Answer
Please see the graph.
Work Step by Step
Red line: $x^{2}-y^{2}<1$
Blue line: $\frac{x^{2}}{16}+y^{2\ }\le1$
Green line: $x\ge-2$
$x^{2}-y^{2}<1$
This is the equation of a hyperbola, and we have three regions to test (keeping the $y$ value the same): $(-∞, -1)$, $(-1, 1)$, and $(1, ∞)$.
We pick the x-values $-2$, $0$, and $2$ (all with a y-value of $0$) to test.
$(-2,0)$
$x^{2}-y^{2}<1$
$(-2)^{2}-0^{2}<1$
$4 - 0 < 1$
$4 < 1$ (false)
$(0,0)$
$x^{2}-y^{2}<1$
$0^{2}-0^{2}<1$
$0-0 <1$
$0 < 1$ (true, so we shade the side of the line with the point)
$(2,0)$
$x^{2}-y^{2}<1$
$(2)^{2}-0^{2}<1$
$4 - 0 < 1$
$4 < 1$ (false)
$\frac{x^{2}}{16}+y^{2\ }\le1$
This is the equation of an ellipse. We pick the point $(2,2)$ to determine whether to shade inside the ellipse or outside the ellipse.

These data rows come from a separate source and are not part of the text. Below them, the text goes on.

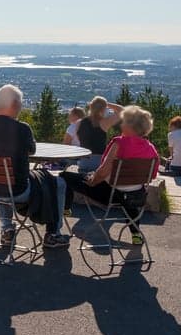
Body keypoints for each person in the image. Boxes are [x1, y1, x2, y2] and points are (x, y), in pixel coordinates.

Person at [0, 84, 69, 248]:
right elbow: (32, 150)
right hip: (19, 192)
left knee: (3, 181)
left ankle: (7, 229)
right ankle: (53, 233)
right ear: (15, 105)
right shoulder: (22, 128)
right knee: (58, 183)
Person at [61, 105, 160, 245]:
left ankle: (65, 209)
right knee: (129, 190)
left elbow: (103, 171)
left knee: (65, 176)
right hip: (136, 197)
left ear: (130, 125)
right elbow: (153, 175)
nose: (122, 123)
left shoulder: (119, 143)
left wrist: (92, 180)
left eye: (124, 121)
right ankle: (136, 233)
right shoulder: (150, 148)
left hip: (110, 195)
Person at [75, 96, 124, 171]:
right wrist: (107, 104)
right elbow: (122, 110)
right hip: (99, 162)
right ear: (104, 109)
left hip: (84, 161)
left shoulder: (79, 123)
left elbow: (79, 139)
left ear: (91, 106)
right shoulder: (104, 122)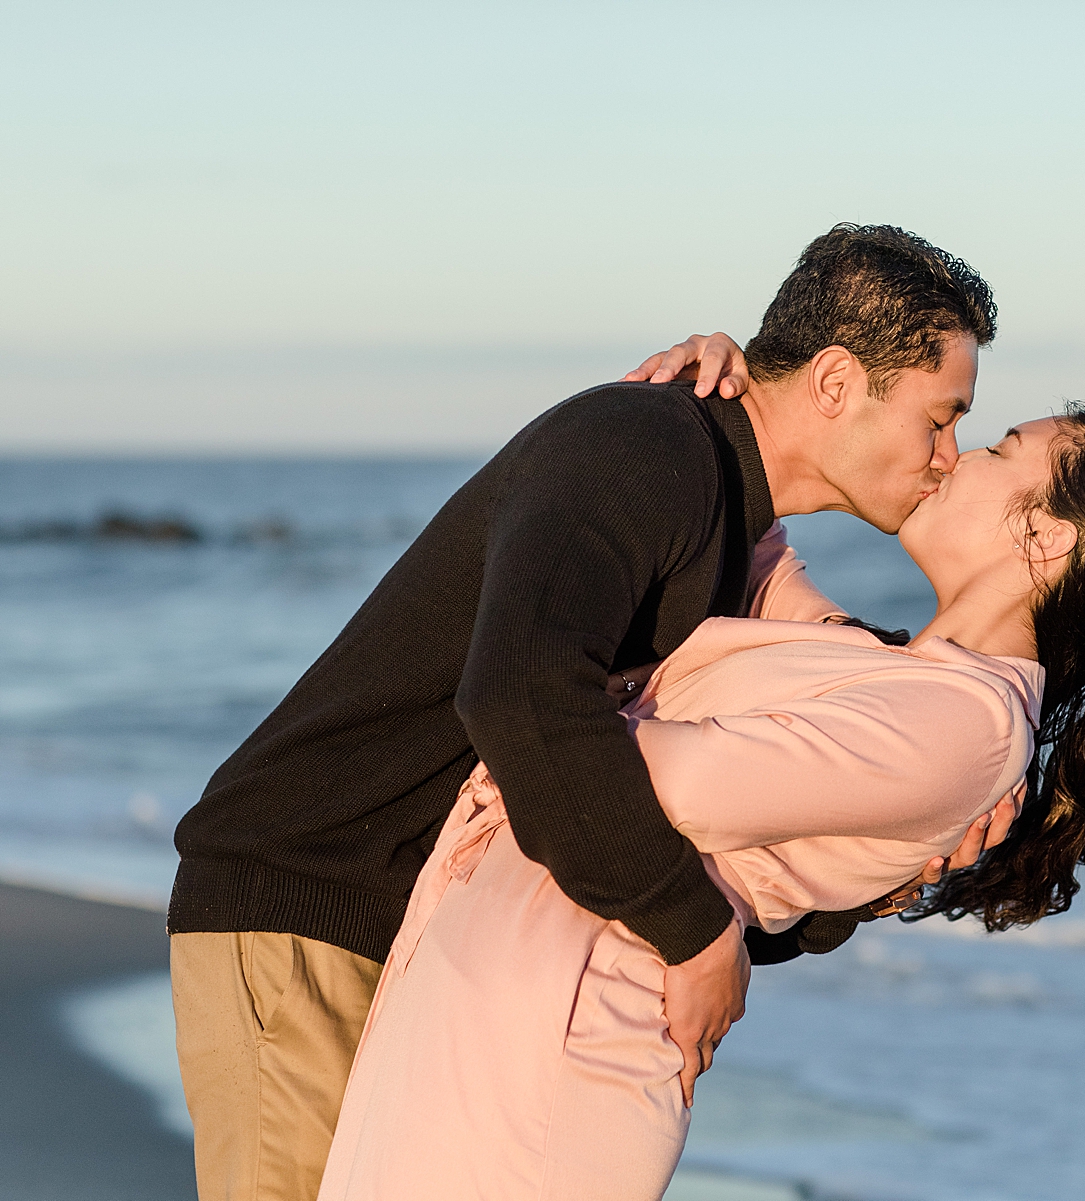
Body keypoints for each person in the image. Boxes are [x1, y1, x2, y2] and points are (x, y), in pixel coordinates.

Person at [166, 223, 1007, 1201]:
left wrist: (883, 865)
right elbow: (520, 699)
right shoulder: (646, 444)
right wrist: (694, 937)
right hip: (310, 901)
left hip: (417, 933)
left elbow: (682, 817)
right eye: (939, 419)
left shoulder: (735, 535)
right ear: (832, 383)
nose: (949, 456)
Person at [317, 403, 1085, 1199]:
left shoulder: (971, 724)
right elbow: (763, 553)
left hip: (562, 1030)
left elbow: (668, 783)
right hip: (504, 988)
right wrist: (713, 396)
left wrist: (554, 703)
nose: (955, 456)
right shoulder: (907, 673)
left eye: (1000, 449)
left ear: (1047, 538)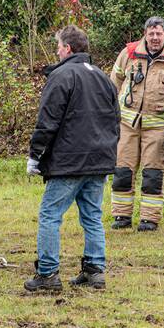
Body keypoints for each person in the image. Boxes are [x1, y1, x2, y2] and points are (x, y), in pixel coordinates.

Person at [25, 26, 120, 292]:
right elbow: (116, 120)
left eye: (58, 46)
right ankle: (94, 270)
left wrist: (35, 155)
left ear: (67, 48)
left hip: (69, 161)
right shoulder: (103, 77)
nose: (56, 51)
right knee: (92, 216)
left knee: (50, 215)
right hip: (99, 159)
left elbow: (48, 120)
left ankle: (47, 273)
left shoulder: (61, 76)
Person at [109, 16, 164, 231]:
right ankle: (121, 216)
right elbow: (115, 81)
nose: (155, 37)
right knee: (122, 171)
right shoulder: (128, 53)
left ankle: (149, 219)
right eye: (151, 33)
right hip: (127, 124)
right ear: (145, 34)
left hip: (158, 127)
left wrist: (163, 102)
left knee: (152, 174)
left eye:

$\frac{2^{2}}{16}+2^{2}\le1$
$\frac{4}{16}+4\le1$
$1/4 + 4 \le 1$
$17/4 \le 1$ (false, so we shade inside the ellipse)
$x\ge-2$
We pick the point $(2,2)$ to determine what side of the line to shade.
$x\ge-2$
$2\ge-2$ (true, so we shade the side of the line with the point)
The solution set to the set of inequalities is the overlap of all three graphs.